[Work to be completed] Extract each line of the rows that contains the word "Which", treating uppercase and lowercase letters as different.
*** Block opens ***
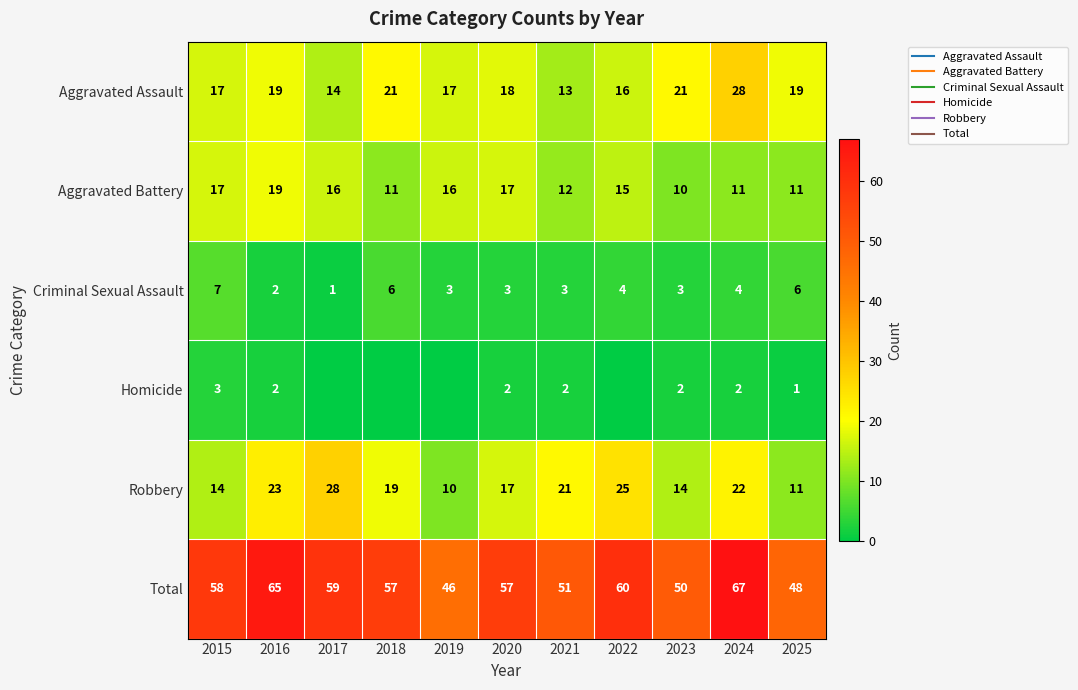

What is the sum of the Aggravated Assault values at 2023 and 2024?

49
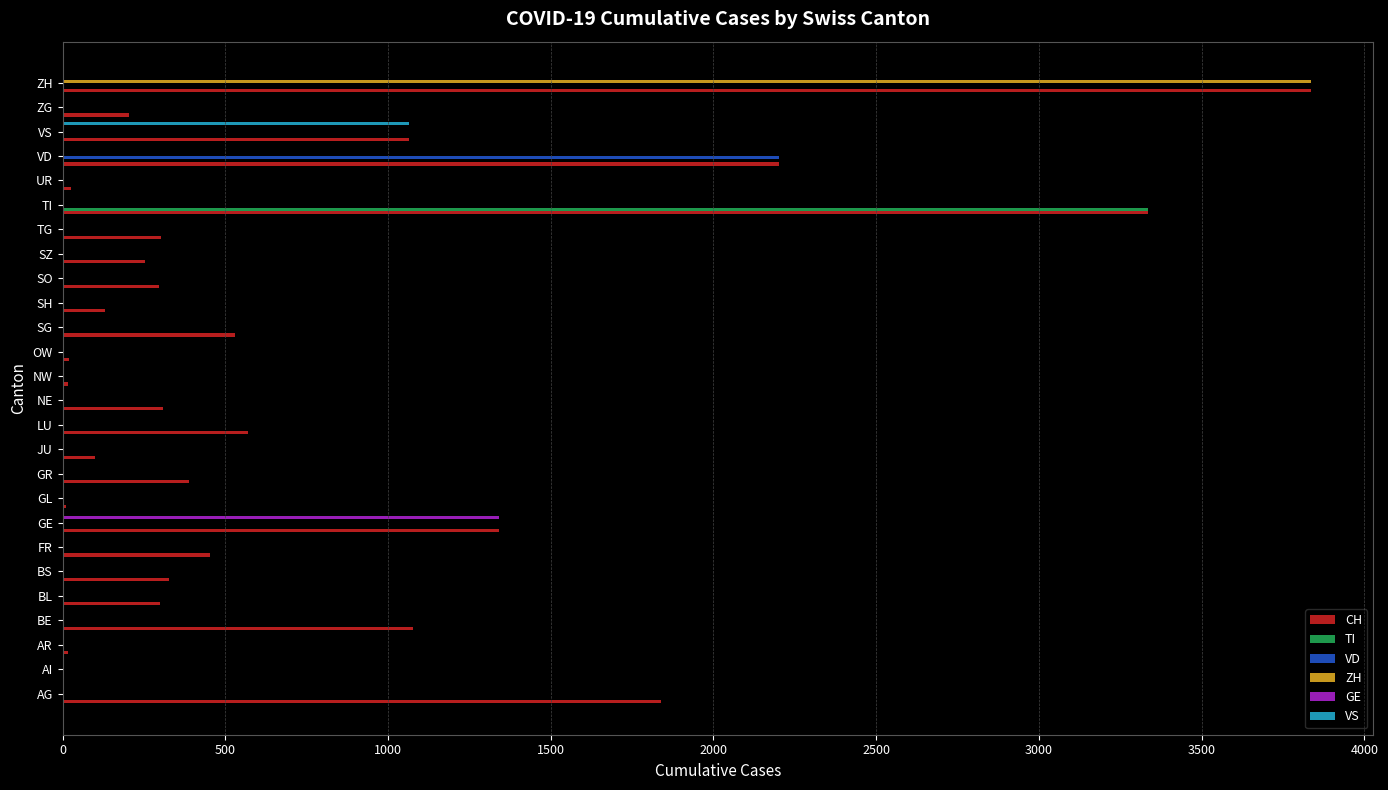

Which category has the highest value in the TI series?

TI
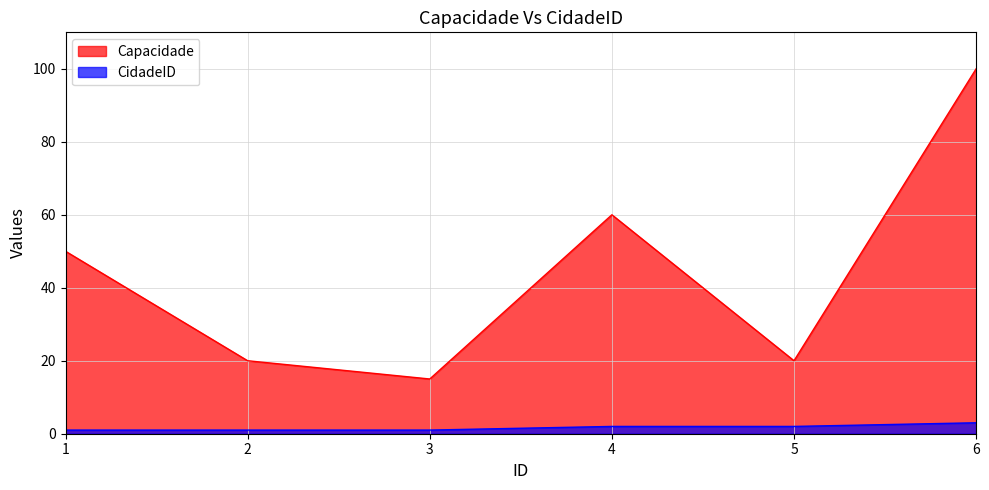

True or false: CidadeID and Capacidade intersect in this chart.

False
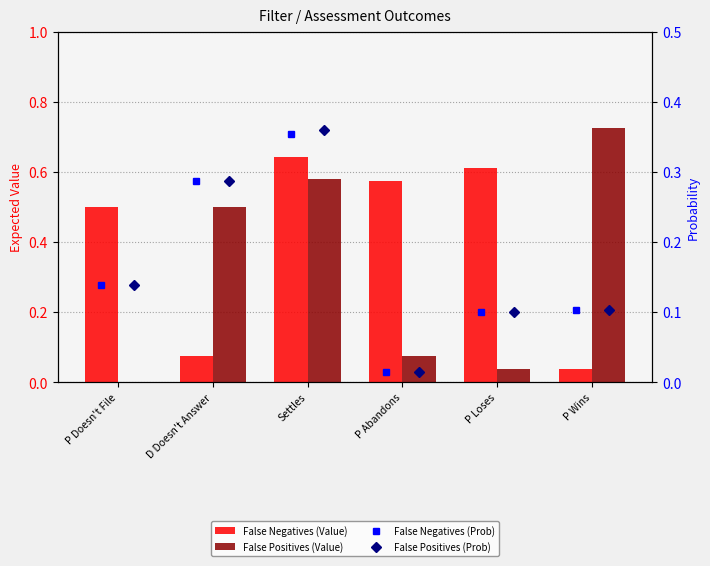

Which series has the largest total across all categories?

False Negatives (Value)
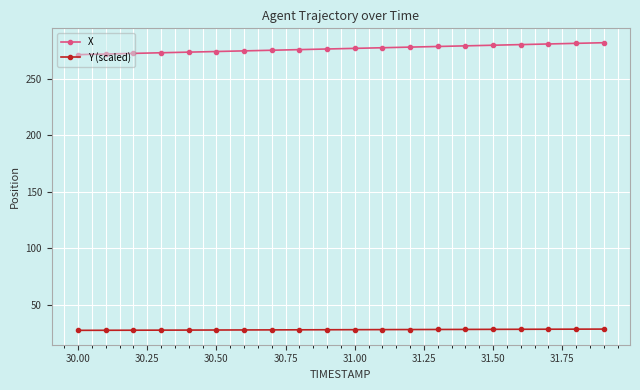

What is the value of the X point at the 2nd from the left?

272.2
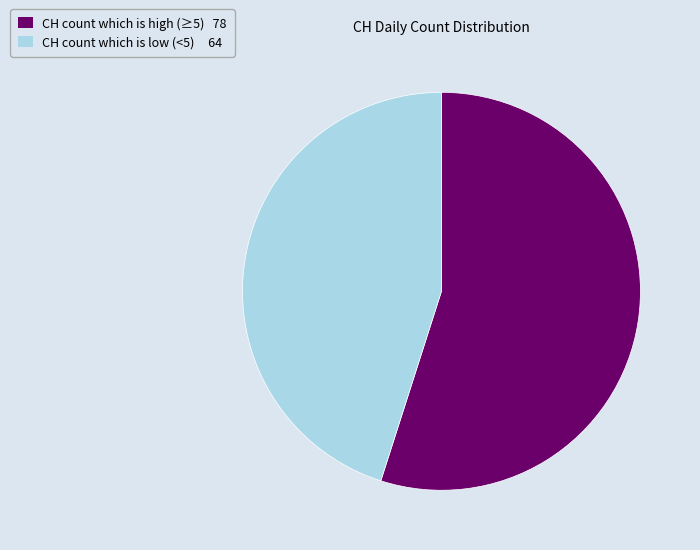

Is there any slice that represents more than half of the pie?

Yes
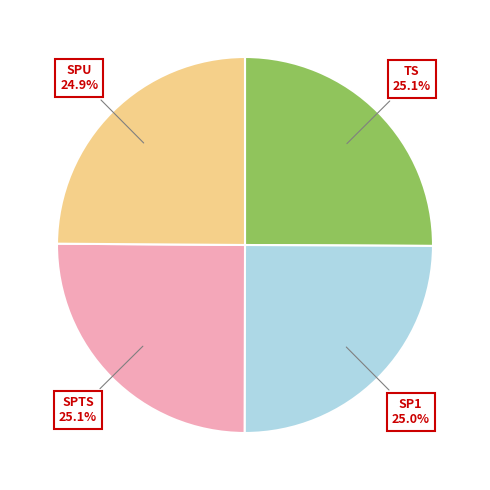

The SP1 slice represents 25% of the pie. True or false?

True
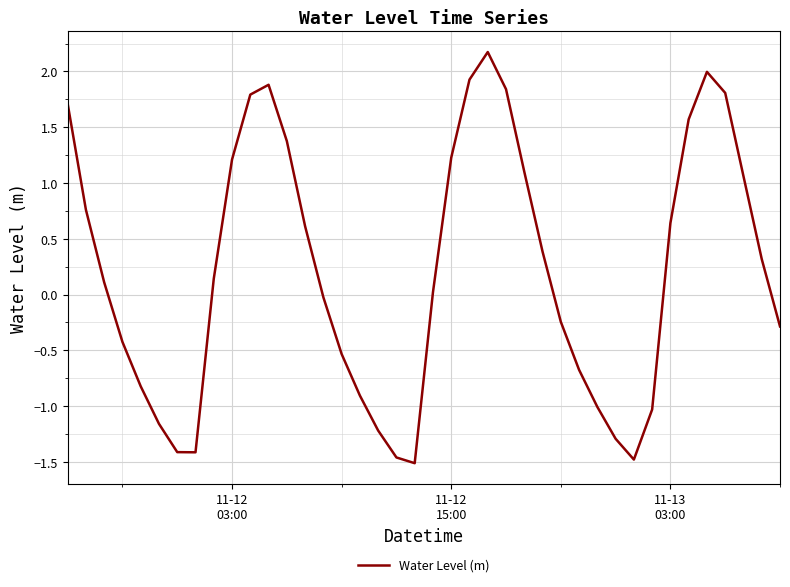

What is the difference between the maximum and minimum values?

3.7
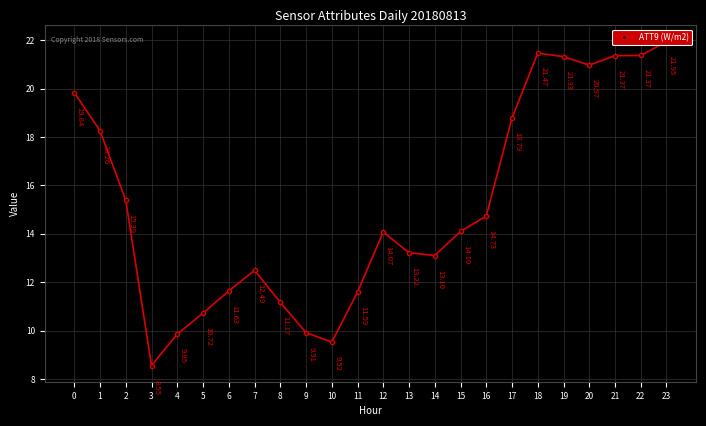

What is the minimum value shown in the chart?

8.6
*** Block closes ***
[Output of the exercise]
Which category has the highest value in the TI series?
Which series has the largest total across all categories?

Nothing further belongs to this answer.